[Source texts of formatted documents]
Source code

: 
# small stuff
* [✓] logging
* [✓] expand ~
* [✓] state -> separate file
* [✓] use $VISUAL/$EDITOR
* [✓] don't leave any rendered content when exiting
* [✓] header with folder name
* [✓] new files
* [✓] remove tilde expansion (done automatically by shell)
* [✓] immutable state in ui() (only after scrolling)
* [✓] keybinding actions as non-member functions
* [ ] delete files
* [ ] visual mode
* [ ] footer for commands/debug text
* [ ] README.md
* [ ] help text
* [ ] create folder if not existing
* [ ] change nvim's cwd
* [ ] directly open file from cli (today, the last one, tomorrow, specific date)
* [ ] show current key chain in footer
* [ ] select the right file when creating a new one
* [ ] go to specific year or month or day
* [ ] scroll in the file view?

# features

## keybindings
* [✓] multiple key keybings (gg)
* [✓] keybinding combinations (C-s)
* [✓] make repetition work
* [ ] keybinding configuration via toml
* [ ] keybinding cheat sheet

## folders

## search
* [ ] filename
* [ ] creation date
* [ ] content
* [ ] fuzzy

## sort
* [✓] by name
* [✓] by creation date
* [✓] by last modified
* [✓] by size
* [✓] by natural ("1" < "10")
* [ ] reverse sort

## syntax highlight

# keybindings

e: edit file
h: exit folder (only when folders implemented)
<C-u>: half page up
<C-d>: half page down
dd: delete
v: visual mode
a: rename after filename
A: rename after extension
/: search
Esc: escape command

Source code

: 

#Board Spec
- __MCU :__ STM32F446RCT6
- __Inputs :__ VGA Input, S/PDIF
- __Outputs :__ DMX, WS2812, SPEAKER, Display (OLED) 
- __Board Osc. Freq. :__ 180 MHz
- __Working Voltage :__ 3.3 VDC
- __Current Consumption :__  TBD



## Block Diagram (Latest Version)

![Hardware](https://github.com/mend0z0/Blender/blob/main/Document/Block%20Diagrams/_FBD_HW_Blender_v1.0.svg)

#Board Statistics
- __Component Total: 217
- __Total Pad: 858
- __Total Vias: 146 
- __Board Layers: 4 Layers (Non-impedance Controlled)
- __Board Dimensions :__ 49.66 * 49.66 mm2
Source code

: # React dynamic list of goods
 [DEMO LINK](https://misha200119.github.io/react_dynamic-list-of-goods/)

● **EXERCISE DIRECTIONS**
Give again exactly, and only, the lines above starting at the one with "[✓] new files" and ending at the one with "the file view?".

● **WRITTEN RESPONSE**
* [✓] new files
* [✓] remove tilde expansion (done automatically by shell)
* [✓] immutable state in ui() (only after scrolling)
* [✓] keybinding actions as non-member functions
* [ ] delete files
* [ ] visual mode
* [ ] footer for commands/debug text
* [ ] README.md
* [ ] help text
* [ ] create folder if not existing
* [ ] change nvim's cwd
* [ ] directly open file from cli (today, the last one, tomorrow, specific date)
* [ ] show current key chain in footer
* [ ] select the right file when creating a new one
* [ ] go to specific year or month or day
* [ ] scroll in the file view?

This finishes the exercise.